Y ya que más arriba habíamos mencionado la voluntad como elemento esencial de la definición de genocidio, quizá conviniese recordar que el presidente Andrew Jackson afirmó ante el Congreso en 1833 que las tribus de indios "no pueden existir rodeadas de nuestros asentamientos y en contacto con nuestros ciudadanos (…) Establecidos en medio de una raza distinta y superior, no les quedará más remedio que plegarse a la fuerza de las circunstancias y desaparecer". O que influyentes religiosos como el puritano Cotton Mather o el congregacionista Solomon Stoddard apremiaron a sus compatriotas a perseguir a los indios hasta "barrerlos como el polvo por el viento" y solicitaron a los gobernantes que se los cazara con perros, "como se hace con los osos". Aunque también podríamos recordar a Thomas Jefferson sosteniendo que el gobierno debía "perseguir a los indios hasta su exterminio o expulsarlos a lugares más allá de nuestra vista". O incluso a George Washington, quien sostuvo que "la extensión gradual de nuestros asentamientos causará la retirada tanto de los lobos como de los salvajes, ambos bestias de presa aunque difieran en su aspecto".
Palabras similares jamás salieron de los labios ni fueron escritas por ningún gobernante, eclesiástico ni rey español. "Los únicos indios buenos que he conocido estaban muertos". ¿Pronunció estas palabras un español? ¿O el general Sheridan?

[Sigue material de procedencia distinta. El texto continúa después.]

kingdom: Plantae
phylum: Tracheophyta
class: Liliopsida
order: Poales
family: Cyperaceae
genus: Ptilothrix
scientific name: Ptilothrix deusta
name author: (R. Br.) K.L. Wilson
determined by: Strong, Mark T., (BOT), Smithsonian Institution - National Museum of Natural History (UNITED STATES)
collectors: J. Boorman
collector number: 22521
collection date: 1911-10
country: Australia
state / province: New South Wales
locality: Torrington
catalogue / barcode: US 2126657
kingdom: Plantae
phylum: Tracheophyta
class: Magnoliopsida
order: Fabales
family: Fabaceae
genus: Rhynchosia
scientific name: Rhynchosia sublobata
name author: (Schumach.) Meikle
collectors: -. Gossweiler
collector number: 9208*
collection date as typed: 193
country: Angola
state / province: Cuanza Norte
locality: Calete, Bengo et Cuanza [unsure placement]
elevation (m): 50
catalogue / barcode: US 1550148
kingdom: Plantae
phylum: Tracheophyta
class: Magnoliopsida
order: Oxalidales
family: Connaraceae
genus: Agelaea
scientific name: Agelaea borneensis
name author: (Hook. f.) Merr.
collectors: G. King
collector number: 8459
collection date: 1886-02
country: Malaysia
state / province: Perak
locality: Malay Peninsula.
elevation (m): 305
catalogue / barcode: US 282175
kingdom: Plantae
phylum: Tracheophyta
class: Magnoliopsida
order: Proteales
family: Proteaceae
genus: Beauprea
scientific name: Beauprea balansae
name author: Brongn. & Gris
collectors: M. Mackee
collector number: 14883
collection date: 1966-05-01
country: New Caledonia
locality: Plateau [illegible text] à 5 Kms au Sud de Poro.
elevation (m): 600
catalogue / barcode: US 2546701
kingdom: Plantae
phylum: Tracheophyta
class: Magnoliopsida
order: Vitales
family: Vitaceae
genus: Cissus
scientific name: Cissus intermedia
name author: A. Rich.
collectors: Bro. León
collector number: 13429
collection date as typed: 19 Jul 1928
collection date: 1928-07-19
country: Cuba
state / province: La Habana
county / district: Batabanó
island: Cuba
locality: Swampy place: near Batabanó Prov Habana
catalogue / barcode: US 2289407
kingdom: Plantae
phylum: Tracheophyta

¿Será temerario sospechar, pues, que la agitación, pasada y presente, de la leyenda negra antiespañola sirvió y sigue sirviendo para tapar las culpas de otros imperios, otras naciones y otros políticos?
Gore Vidal recordó hace ya tiempo que la hipocresía es una enfermedad típicamente anglosajona y protestante. No le den la razón, señores regidores de Los Ángeles: no se equivoquen con España y con Colón y reflexionen sobre el país del que son ustedes gobernantes. Y si quieren reivindicar la verdad y la justicia, quizá debieran empezar derribando la estatua de Washington.